### [DATA SHOWN]
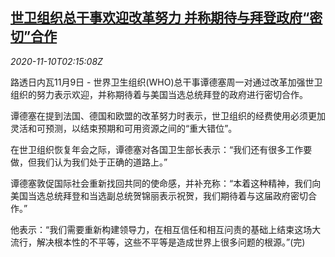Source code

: <!--1604974994000-->
[世卫组织总干事欢迎改革努力 并称期待与拜登政府“密切”合作](https://cn.reuters.com/article/who-comments-usa-biden-1109-idCNKBS27Q08R)
------

<div><i>2020-11-10T02:15:08Z</i></div><p>路透日内瓦11月9日 - 世界卫生组织(WHO)总干事谭德塞周一对通过改革加强世卫组织的努力表示欢迎，并称期待着与美国当选总统拜登的政府进行密切合作。</p><p>谭德塞在提到法国、德国和欧盟的改革努力时表示，世卫组织的经费使用必须更加灵活和可预测，以结束预期和可用资源之间的“重大错位”。</p><p>在世卫组织恢复年会之际，谭德塞对各国卫生部长表示：“我们还有很多工作要做，但我们认为我们处于正确的道路上。”</p><p>谭德塞敦促国际社会重新找回共同的使命感，并补充称：“本着这种精神，我们向美国当选总统拜登和当选副总统贺锦丽表示祝贺，我们期待着与这届政府密切合作。”</p><p>他表示：“我们需要重新构建领导力，在相互信任和相互问责的基础上结束这场大流行，解决根本性的不平等，这些不平等是造成世界上很多问题的根源。”(完)</p>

### [TASK PROMPT]
Duplicate the lines above verbatim, character for character, and leave out the picture.

### [YOUR SOLUTION]
Source code

: <!--1604974994000-->
[世卫组织总干事欢迎改革努力 并称期待与拜登政府“密切”合作](https://cn.reuters.com/article/who-comments-usa-biden-1109-idCNKBS27Q08R)
------

<div><i>2020-11-10T02:15:08Z</i></div><p>路透日内瓦11月9日 - 世界卫生组织(WHO)总干事谭德塞周一对通过改革加强世卫组织的努力表示欢迎，并称期待着与美国当选总统拜登的政府进行密切合作。</p><p>谭德塞在提到法国、德国和欧盟的改革努力时表示，世卫组织的经费使用必须更加灵活和可预测，以结束预期和可用资源之间的“重大错位”。</p><p>在世卫组织恢复年会之际，谭德塞对各国卫生部长表示：“我们还有很多工作要做，但我们认为我们处于正确的道路上。”</p><p>谭德塞敦促国际社会重新找回共同的使命感，并补充称：“本着这种精神，我们向美国当选总统拜登和当选副总统贺锦丽表示祝贺，我们期待着与这届政府密切合作。”</p><p>他表示：“我们需要重新构建领导力，在相互信任和相互问责的基础上结束这场大流行，解决根本性的不平等，这些不平等是造成世界上很多问题的根源。”(完)</p>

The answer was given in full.